Hyperparameter Optimisation with Practical Interpretability and Explanation Methods in Probabilistic Curriculum Learning

Salt, Llewyn, Gallagher, Marcus

arXiv.org Artificial Intelligence

Hyperparameter optimisation (HPO) is crucial for achieving strong performance in reinforcement learning (RL), as RL algorithms are inherently sensitive to hyperparameter settings.

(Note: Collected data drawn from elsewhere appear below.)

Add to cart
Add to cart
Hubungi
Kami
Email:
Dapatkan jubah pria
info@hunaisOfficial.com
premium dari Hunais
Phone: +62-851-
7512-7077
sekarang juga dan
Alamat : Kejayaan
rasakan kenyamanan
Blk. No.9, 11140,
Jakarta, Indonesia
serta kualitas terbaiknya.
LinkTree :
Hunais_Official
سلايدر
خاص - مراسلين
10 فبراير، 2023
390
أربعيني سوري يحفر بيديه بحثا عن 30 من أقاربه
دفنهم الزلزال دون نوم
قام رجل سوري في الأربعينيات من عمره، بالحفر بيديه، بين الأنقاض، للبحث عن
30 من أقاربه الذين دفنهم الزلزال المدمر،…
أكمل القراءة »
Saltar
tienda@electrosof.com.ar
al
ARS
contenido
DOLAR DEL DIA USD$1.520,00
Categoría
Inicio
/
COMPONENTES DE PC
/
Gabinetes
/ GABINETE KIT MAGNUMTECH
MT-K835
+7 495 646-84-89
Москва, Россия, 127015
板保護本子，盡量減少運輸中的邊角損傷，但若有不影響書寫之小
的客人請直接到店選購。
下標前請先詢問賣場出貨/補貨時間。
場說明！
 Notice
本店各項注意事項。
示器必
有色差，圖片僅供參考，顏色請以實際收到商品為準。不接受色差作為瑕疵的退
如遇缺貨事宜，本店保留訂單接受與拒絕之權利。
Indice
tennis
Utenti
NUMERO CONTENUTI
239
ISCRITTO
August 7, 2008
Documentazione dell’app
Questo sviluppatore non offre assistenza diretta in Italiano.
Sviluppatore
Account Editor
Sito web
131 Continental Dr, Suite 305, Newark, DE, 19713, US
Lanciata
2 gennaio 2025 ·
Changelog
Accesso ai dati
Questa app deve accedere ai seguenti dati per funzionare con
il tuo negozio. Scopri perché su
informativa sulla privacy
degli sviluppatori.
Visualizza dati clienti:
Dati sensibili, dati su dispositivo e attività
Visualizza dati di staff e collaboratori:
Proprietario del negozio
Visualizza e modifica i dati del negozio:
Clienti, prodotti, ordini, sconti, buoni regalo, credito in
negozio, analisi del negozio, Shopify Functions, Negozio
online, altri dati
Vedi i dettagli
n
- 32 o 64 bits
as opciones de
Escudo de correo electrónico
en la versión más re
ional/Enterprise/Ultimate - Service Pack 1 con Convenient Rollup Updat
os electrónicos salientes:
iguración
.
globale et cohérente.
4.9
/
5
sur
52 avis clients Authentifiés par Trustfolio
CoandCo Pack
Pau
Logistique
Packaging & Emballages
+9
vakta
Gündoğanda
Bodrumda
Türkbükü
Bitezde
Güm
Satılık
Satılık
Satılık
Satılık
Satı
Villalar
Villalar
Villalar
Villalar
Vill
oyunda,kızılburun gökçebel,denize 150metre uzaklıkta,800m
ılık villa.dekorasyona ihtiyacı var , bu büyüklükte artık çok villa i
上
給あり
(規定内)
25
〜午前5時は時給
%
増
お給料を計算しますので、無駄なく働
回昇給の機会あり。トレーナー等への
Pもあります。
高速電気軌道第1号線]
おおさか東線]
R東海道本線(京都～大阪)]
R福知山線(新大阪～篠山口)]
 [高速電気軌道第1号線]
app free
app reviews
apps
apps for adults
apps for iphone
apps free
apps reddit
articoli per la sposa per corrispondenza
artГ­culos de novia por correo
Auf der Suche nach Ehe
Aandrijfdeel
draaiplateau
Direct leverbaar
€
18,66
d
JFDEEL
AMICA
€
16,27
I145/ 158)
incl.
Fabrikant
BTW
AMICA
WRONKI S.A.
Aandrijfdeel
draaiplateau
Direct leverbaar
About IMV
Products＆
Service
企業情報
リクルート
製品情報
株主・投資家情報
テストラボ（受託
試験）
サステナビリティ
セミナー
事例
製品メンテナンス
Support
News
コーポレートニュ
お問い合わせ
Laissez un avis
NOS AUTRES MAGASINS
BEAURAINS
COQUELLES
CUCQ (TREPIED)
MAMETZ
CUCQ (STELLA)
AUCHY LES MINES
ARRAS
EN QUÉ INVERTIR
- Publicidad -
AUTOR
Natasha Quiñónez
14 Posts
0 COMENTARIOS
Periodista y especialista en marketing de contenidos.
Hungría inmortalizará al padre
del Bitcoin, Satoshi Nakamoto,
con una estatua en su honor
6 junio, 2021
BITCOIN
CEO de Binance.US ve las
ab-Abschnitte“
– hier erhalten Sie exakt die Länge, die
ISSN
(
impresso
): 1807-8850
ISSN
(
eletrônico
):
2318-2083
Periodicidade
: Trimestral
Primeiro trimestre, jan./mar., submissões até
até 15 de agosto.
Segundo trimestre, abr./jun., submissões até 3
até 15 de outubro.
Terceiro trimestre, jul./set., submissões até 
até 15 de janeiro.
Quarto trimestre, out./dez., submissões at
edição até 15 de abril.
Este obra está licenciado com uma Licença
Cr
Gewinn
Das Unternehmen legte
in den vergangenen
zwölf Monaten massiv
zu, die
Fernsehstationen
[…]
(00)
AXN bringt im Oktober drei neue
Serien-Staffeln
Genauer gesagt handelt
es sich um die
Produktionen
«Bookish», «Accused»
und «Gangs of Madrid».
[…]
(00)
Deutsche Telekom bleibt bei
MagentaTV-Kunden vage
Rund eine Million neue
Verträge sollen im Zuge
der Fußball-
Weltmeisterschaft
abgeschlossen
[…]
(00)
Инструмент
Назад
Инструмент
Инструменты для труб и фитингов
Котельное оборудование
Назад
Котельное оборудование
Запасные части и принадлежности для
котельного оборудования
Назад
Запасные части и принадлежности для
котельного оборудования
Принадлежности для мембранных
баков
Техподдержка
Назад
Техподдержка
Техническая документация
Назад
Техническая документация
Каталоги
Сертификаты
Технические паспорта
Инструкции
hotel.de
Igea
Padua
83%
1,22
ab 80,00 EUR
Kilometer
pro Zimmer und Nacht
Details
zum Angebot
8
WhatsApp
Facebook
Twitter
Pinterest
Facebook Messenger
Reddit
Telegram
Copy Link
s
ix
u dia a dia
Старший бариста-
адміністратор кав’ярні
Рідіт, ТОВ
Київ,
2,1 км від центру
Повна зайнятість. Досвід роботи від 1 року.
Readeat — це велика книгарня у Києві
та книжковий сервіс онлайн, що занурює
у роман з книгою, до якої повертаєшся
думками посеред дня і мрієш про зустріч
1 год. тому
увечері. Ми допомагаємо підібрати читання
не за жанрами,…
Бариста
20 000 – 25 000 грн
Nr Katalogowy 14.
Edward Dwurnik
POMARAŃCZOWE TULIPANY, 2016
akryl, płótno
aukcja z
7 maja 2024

Probabilistic Curriculum Learning (PCL) is a curriculum learning strategy designed to improve RL performance by structuring the agent's learning process, yet effective hyperparameter tuning remains challenging and computationally demanding. In this paper, we provide an empirical analysis of hyperparameter interactions and their effects on the performance of a PCL algorithm within standard RL tasks, including point-maze navigation and DC motor control. Using the AlgOS framework integrated with Optuna's Tree-Structured Parzen Estimator (TPE), we present strategies to refine hyperparameter search spaces, enhancing optimisation efficiency. Additionally, we introduce a novel SHAP-based interpretability approach tailored specifically for analysing hyperparameter impacts, offering clear insights into how individual hyperparameters and their interactions influence RL performance. Our work contributes practical guidelines and interpretability tools that significantly improve the effectiveness and computational feasibility of hyperparameter optimisation in reinforcement learning.